Володя не знал, что ему предпринять, то ли засердиться люто, то ли пропустить это явление незамеченным. К тому же, утеревшись рукавом и взглянув на младенца сердито, он обнаружил мальчишку улыбающимся во весь рот и смотрящим определенно на него, в самые глаза.
— Ну, и где ты его взяла? — обратился он к жене с сострадательностью в голосе.
— Правда, хорошенький? — прижав пухлые ладошки к своим щекам, спросила Анна Карловна.
— Хорошенький, — согласился Синичкин и еще раз оглядел мальчишку, голого, сучащего мокрыми ногами, толстыми и похожими на круассаны. — Чей же?
— Володечка, — вдруг защебетала супруга. — Вышла я в магазин, чтобы на ужин купить всякую всячину, котлеты тебе изжарить хотела для доброго сна, пива иностранного купить, а потому встала раньше обычного. А тебя уже нет… Я вышла из подъезда, остановилась вдохнуть воздуха свежего, а передо мною снег нетронутый. Так и боюсь вступить на него, красоту такую нарушить… И тут слышу — «гу-гу», «гу-гу»! Ну, думаю, как и ты, кошка приблудная пищит. Оглядываюсь — нет никакой кошки, а лежит под крылечком младенчик мужеского пола и смотрит на меня черными глазенками. Лежит совсем голенький, снежком совсем припорошенный. Я тут же заплакала вся, так мне его жалко стало, ведь умрет маленький, закоченеет! Я спрыгнула сейчас же в снег и на руки его подняла, а он весь горячий, словно печка, и опять смотрит мне в самые глаза. Я пальто сняла, закутала его и домой побыстрее! Растерла водочкой и в плед укутала… Это нам Бог ребеночка послал!
— Подкидыш! — сделал вывод Синичкин. — Какая-то алкоголичка родила и выкинула на природу!
— Ну и что, что подкидыш! Нам все равно!
— Дело надо заводить! — сказал капитан и задумался. — Мамашу искать и к ответственности привлекать!
— Никакого дела! — вдруг жестко отрезала Анна Карловна. — Ребенок останется с нами!
— Ты что, не понимаешь, что этого нельзя сделать! Преступление это!

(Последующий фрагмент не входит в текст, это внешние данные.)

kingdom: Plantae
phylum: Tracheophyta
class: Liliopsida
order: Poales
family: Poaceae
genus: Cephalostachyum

— А мне плевать! Это Бог послал нам ребенка! Мы его себе и оставим!
— Нет! — отчеканил участковый.
— Да, — тихо обронила жена. — Или уйду от тебя!
— Куда? — растерялся Володя.
— Уеду к матери. Ребенка хочу!
— Так я же не виноват, — с лаской в голосе заговорил Синичкин. — Я же со всею душой за детей, за мальчиков и девочек. Но не получается у тебя… Что-то такое в организме твоем не так!..
— Я много раз проверялась, — грустно улыбнулась жена. — И всякий раз мне говорили, что все в порядке, рожайте на здоровье!
— И что же ты не рожала? — с удивлением развел руками муж.
— А то, что в процессе зачатия и мужчина участвовать должен.
— Так мы же с тобой по два раза в день! Я тебе никогда по молодости не отказывал!
— Носила семя твое на проверку… Сказали, что нежизнеспособны твои… Эти…
Анна Карловна покрутила пальцем, как змейкой.
— Головастики твои, — сопроводила она голосом. — И вылечить нельзя!
Синичкин стоял, словно под дых ударенный. Не мог ни вдохнуть, ни выдохнуть. Все сперло у него в груди, а в голове закружилась, запуталась в кольцо фраза — не мужчина я, не мужчина!.. Но тут же у него промелькнула мысль, что жена нагло врет, обвиняя его в неспособно-сти, — ради того чтобы ребеночка оставить, бабы на все решатся! Вот и историю с его неспособностью на ходу сочинила!